Yeah, thanks for the question. So let me hit it at a high level and ask Jim to talk about it. So the team of SAGE and Biogen is actually pouring through the detailed kinetic data, looking at dose, duration, PK, PD, and the value of those data will help us design the Phase IIb dose and frequency, and we'll likely test a couple different ones to make sure that we have the right profile going into of phase three. So we're very encouraged by the kinetic readout, you know, particularly the patients that were the worse off patients over 12, where we saw 41% reduction in essential tremor, very important reduction for these patients. Jim, you want to talk about some specifics and next steps? Yeah, absolutely, Barry. And when we think about the results from kinetic, as you heard earlier, statistically significant effects on the primary endpoint and sustained over a 28-day period with an adverse event profile that's consistent with what we understand about the drug and about the mechanism of action. So the question to be answered from Kinetic was, can we see efficacy without tachyphylaxis, which we're excited about because that's the result that we see. So the focus on the 2B and the rest of the Phase 2 program is on dosing strategy. And remember, 324 is a long half-life drug that's been optimized for chronic dosing. That gives us a lot of flexibility in exactly the dosing strategy that we'll use for pivotal studies. And so that's going to be the focus. And as I think Barry mentioned, there are a number of different things that we can look at modifying. So Certainly dose level, dose frequency, there are a number of aspects that we're looking at. And so the SAGE and Biogen teams will figure out what's the most efficient way to answer those questions in Phase 2b.
Thank you. That is all the time we have for questions today. I'll turn the call back over to Barry Green for any closing remarks.
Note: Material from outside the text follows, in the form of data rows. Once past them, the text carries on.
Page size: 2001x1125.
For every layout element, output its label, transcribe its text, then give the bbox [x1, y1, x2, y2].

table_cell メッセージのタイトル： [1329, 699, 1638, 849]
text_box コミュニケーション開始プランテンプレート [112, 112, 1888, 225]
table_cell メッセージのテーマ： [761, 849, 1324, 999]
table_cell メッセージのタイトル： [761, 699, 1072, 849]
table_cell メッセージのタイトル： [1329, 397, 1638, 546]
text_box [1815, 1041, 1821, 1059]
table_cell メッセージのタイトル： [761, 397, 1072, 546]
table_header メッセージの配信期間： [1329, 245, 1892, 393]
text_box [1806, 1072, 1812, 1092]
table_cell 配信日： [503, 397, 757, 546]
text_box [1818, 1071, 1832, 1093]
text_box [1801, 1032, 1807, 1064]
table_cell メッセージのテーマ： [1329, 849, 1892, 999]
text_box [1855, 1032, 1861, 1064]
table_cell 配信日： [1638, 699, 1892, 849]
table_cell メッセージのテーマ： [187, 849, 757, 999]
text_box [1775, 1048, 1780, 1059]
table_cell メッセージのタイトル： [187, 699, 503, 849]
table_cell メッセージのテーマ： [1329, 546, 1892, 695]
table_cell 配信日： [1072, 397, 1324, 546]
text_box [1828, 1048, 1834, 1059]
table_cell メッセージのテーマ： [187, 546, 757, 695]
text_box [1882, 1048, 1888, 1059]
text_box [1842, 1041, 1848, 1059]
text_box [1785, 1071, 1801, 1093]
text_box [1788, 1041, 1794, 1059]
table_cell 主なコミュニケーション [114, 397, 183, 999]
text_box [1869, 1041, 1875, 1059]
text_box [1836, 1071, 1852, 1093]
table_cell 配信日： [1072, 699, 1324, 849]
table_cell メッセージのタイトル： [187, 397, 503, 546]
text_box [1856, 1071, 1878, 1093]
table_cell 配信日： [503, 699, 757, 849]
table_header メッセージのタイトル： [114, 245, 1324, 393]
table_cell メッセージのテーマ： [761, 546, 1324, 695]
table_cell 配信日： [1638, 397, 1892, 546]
Thanks, Operator. Thanks, everyone, for joining us this morning. We are very pleased with the significant progress in the first quarter, and we're excited by the potential for additional milestones throughout the balance of this year. And I want to acknowledge that May is Mental Health Awareness Month, and I'm excited to see the real movement across the world, a movement that encourages people to speak up and change the narrative on brain health and mental wellness. There's also growing awareness of the global impact the current mental health pandemic is having on the young and the old. In fact, just this week, MTV convened a groundbreaking coalition of media companies and mental health experts to harness the power of media and storytelling, kicking off at Better Together, a mental health storytelling summit, drawing talent including Oprah Winfrey, Trevor Noah, Regina King, among many others. The coalition unveiled a first-of-a-kind comprehensive mental health media guide, which provides best practices and evidence-based recommendations to empower content creators and entertainment to expand portrayals of mental health to further encourage viewers to speak up and get help. True progress, as we further lean in, is a very real challenge presented by a lack of progress in talking about and treating brain health issues. We're excited to see this progress and for others joining us in what we have acknowledged is a big lift. Now more than ever, patients suffering with brain health issues need better, more effective treatment, and the SAGE team is working tirelessly to deliver on our vision of bringing such treatments to patients so they can get better sooner. Thanks, everyone. Looking forward to further discussions. Be well.
This concludes today's conference call. Thank you for participating. You may now disconnect.